***** Fragmento de texto

4. Pero, a despecho de la pluralidad del testimonio, el Nuevo Testamento, así como la Biblia toda, de modo alguno se reduce a una “colcha de retazos”. No es un amontonamiento aleatorio de textos religiosos, ni proclama un ideal de pluralidad caótica. La canonización de los textos neotestamentarios es expresión de un consenso básico de la cristiandad. Estos habrían de ser los escritos “fundamentales” de la Iglesia de Jesucristo. Se afirma que son expresión auténtica del evangelio y, por ello, son canónicos. En otros términos, el Nuevo Testamento tiene un centro, un eje gravitacional, un punto de referencia: es el mismo Jesucristo que mantiene unida a la variedad. Este paradigma es válido también para la unidad de la Iglesia: es una unidad en el pluralismo centrada en Jesucristo, es un pluralismo cristocéntrico.

**********

Consigna 1:
Presenta como lista numerada las líneas de las entradas, desde el comienzo de estas hasta la línea que contiene "2: (720, 295)", ambas incluidas, y omite las líneas en blanco.

***** Datos de origen

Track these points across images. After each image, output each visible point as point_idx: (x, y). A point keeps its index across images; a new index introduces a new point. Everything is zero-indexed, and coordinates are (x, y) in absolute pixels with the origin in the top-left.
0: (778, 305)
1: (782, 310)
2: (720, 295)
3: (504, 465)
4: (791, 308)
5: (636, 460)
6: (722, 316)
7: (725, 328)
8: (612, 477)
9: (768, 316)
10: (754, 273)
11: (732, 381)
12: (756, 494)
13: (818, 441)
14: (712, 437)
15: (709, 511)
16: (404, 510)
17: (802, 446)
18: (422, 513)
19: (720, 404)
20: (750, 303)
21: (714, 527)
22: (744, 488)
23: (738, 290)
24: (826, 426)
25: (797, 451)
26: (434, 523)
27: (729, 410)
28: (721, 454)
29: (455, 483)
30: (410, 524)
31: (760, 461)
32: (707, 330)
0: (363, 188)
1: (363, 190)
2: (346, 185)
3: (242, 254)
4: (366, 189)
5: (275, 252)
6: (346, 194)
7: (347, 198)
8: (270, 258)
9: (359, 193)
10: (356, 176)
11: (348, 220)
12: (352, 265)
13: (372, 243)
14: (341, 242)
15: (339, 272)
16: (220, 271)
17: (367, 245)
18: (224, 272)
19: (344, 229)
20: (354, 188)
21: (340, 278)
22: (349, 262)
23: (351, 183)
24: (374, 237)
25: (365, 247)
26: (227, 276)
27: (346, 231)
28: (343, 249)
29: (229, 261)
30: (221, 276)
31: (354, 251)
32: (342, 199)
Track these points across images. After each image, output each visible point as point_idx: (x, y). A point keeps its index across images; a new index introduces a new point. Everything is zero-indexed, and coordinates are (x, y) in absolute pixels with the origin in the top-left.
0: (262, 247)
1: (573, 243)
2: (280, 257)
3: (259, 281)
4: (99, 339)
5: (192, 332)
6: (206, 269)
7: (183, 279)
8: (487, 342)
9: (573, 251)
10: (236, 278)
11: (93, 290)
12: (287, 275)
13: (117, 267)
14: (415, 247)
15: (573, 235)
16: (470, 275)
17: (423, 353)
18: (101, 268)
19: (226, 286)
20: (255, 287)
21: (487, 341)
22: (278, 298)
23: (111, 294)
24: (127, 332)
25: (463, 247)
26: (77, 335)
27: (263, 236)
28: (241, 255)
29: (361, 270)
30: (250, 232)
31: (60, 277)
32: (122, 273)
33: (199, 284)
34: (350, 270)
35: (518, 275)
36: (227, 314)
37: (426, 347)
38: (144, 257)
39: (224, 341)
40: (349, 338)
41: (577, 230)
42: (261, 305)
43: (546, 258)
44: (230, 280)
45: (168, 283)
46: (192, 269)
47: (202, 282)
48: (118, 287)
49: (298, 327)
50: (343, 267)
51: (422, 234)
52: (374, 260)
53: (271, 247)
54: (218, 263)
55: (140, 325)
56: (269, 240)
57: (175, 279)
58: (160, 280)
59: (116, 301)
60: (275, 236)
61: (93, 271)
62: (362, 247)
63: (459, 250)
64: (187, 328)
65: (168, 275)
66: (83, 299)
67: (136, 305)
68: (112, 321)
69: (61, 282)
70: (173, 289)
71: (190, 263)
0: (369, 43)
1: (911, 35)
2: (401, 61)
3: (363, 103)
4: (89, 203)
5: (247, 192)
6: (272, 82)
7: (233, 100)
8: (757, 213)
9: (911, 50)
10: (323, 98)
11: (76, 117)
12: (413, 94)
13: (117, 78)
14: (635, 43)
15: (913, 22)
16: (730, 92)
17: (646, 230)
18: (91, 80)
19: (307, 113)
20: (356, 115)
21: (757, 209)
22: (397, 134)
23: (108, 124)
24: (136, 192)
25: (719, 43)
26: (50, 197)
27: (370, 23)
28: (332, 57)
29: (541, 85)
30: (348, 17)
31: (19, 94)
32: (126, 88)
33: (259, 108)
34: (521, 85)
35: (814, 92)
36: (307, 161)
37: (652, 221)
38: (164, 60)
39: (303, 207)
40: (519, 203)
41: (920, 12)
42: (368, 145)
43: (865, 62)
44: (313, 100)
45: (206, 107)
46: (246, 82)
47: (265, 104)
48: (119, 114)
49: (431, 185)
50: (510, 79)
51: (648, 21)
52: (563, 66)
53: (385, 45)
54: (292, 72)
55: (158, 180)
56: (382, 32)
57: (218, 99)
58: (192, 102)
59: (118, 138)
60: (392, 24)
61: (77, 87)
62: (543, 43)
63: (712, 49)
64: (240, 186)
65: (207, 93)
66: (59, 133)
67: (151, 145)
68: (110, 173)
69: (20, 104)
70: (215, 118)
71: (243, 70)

**********

Consigna 2:
Responde estas preguntas sobre el fragmento acerca del Nuevo Testamento:
(a) ¿De qué es expresión la canonización de los textos neotestamentarios?
(b) ¿Quién mantiene unida a la variedad?
(c) ¿Cómo se define la unidad de la Iglesia en la última oración?

Respuesta 1:
1. Track these points across images. After each image, output each visible point as point_idx: (x, y). A point keeps its index across images; a new index introduces a new point. Everything is zero-indexed, and coordinates are (x, y) in absolute pixels with the origin in the top-left.
2. 0: (778, 305)
3. 1: (782, 310)
4. 2: (720, 295)

Respuesta 2:
(a) Es expresión de un consenso básico de la cristiandad.
(b) La mantiene unida el mismo Jesucristo.
(c) Como una unidad en el pluralismo centrada en Jesucristo, es decir, un pluralismo cristocéntrico.